Airplanes and spaceships: They're all outer environment

So much of our fear is driven by the outer environment. It seems like a simple concept, but it was quite a wake-up call once I joined Recovery. During the past week I’ve had multiple opportunities to recognize the importance of not letting my outer environment affect my inner environment.

For example, I was flying for a business trip. A pilot could not have asked for more ideal weather—clear blue skies between destinations. Of course, there were some bumps along the way. I’m not afraid to fly, but turbulence typically makes me very anxious. My hands clench, body sweats, eyes blur; I fear the plane will crash—average symptoms for me (and probably many people).

On my return flight home, though, I realized that I have absolutely no control over the airplane, my outer environment, and I had a responsibility to make my mental health a business and practice my Recovery training. I focused on secure thoughts (“Flying is one of the safest ways to travel”) and practiced objectivity by burying myself in a book. Soon my symptoms disappeared and even when there was an occasional bump I didn’t develop a panic. Before Recovery I would not have been able to practice this self-control and would have been miserable the entire flight. I endorsed myself.

The book I was reading was the sci-fi novel Dune. Some of the characters in the book have a saying they recite when faced with an anxious situation:

“I must not fear. Fear is the mind-killer. Fear is the little death that brings total obliteration. I will face my fear. I will permit it to pass over me and through me. And when it has gone past I will turn the inner eye to see its path. Where the fear has gone there will be nothing. Only I will remain.” (1)

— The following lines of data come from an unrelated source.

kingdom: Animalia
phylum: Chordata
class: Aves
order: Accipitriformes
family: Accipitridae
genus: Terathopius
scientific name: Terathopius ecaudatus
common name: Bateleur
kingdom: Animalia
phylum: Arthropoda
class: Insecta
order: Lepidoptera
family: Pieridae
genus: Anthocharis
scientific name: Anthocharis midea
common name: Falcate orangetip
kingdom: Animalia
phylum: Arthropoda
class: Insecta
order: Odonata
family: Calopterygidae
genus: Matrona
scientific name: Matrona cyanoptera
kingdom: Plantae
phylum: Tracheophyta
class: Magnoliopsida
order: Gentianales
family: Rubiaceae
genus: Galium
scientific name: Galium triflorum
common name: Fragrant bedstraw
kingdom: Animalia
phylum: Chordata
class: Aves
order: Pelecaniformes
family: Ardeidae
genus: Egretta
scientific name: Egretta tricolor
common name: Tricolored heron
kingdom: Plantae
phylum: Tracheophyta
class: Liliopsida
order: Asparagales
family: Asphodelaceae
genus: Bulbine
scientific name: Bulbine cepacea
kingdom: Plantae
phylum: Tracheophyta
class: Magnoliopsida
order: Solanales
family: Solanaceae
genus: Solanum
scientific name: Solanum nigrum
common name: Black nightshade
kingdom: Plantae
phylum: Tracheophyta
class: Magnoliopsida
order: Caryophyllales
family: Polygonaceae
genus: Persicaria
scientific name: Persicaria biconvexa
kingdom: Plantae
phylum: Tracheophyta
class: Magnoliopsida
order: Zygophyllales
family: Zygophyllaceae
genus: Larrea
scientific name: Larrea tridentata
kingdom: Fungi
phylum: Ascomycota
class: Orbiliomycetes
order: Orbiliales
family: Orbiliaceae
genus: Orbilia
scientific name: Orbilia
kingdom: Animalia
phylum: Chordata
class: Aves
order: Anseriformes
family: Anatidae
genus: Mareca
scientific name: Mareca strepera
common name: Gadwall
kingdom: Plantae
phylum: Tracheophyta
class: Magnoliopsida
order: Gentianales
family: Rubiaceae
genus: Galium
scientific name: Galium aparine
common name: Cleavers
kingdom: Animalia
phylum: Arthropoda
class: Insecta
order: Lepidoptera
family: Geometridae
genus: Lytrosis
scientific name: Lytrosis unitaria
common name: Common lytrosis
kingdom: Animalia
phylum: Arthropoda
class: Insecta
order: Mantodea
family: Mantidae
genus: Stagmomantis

Although this is not a Recovery tool, I do like how this “Litany against Fear” emphasizes that fear can overwhelm someone but if he lets it pass, all will be well. The book takes place thousands of years in the future, but humans still succumb to fear from their outer environment in the universe. Thankfully we have the tools to make our everyday, present existence less dominated by anxiety.

1. Herbert F. Dune. 40th anniversary ed. New York: Penguin; 2005: 8.

1 comment:

Anonymous said...

As I worked through my fear of flying (twice), I would use the flight attendants as objectivity - if they looked nervous (which I think they are trained not to exhibit) then I would worry. Eventually, over time, I rarely looked at them and became relaxed on planes. Excellent posting to even those not afflicted with long term nervous symptoms.